[month] [year]

B T Nellore – Speech Signal Processing

November 2022

Bhanu Teja Nellore received his Master of Science in  Electronics and Communication Engineering (ECE).  His research work was supervised by Prof. Yegnanaryana.  Here’s a summary of his research work on Applying Production Knowledge to Speech Signal Processing:

Speech is the most convenient and expressive form of communication among humans. Since the past few decades there have been continuous efforts from the technology community around the world to establish speech based human-computer interaction. In this respect, several speech based technologies including (but not limited to) automatic speech recognition, text to speech synthesis, speaker recognition, speaker verification and emotion recognition have evolved. Among the various natural signals that can be recorded using sensors (such as seismic signal, radio signals etc.), we have physiological understanding of the corresponding production process of only a few signals such as speech and cardiac signal. In this thesis, we explore the possibility of extracting sound information from speech using it’s corresponding production characteristics. In particular, certain acoustic features are proposed for the identification of stops and nasals in continuous speech.
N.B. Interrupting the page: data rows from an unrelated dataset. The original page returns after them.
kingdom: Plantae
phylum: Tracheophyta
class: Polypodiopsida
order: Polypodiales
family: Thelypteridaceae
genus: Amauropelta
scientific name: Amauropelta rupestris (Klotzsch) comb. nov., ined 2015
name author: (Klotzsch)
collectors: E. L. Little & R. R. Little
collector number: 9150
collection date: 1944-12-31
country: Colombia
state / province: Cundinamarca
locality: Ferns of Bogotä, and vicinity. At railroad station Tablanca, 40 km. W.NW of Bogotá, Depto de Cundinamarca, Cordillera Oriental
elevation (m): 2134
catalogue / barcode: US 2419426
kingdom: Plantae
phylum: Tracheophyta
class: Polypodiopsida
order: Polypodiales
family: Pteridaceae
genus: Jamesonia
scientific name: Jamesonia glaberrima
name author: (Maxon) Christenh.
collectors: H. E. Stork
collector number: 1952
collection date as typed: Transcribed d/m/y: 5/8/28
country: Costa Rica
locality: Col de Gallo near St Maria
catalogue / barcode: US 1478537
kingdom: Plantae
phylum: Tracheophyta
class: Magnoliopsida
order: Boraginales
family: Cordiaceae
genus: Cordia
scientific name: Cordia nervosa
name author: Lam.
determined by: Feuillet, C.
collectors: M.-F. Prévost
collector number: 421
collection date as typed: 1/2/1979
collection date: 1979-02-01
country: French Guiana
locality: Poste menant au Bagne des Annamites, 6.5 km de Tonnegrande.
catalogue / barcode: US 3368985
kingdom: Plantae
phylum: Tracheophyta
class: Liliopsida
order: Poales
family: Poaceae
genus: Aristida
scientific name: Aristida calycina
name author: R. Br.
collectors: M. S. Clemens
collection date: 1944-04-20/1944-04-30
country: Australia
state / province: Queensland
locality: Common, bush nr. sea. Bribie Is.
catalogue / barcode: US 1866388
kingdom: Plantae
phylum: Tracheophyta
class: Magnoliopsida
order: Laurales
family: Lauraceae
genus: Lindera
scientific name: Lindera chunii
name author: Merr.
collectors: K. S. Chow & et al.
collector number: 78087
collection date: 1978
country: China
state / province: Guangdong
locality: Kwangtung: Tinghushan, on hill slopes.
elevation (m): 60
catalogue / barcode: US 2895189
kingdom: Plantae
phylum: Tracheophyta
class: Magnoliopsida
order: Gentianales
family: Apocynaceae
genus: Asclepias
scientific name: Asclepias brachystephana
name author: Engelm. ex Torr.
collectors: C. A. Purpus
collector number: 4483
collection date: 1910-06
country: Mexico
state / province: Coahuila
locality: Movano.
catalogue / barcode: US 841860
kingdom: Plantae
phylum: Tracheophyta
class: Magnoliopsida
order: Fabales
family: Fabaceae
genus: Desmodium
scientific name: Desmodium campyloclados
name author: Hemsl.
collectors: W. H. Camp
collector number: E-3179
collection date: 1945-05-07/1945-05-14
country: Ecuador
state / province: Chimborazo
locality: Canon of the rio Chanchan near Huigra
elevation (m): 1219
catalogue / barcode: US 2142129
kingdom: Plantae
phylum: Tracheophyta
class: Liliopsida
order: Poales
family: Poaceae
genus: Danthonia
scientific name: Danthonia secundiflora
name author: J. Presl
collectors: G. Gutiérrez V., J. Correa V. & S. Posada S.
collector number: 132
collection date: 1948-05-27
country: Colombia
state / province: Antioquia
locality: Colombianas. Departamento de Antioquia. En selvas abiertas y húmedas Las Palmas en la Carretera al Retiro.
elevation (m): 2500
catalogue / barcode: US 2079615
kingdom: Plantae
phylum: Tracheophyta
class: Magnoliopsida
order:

These acoustic features extract the corresponding sound’s production characteristics at two levels, namely, excitation source level and vocal tract system level. The acoustic features are extracted only at glottal closure instants using recently proposed signal processing techniques. The proposed algorithms do not rely on training on a database, and hence can be used for analysis on under-resourced languages. Further another study is presented to assess the individual contributions of magnitude and phase spectra of a given speech signal in preserving it’s intelligibility under different noise conditions. The results in this study can be used to develop algorithms for modifying the speech signal such that its intelligibility is improved in noise.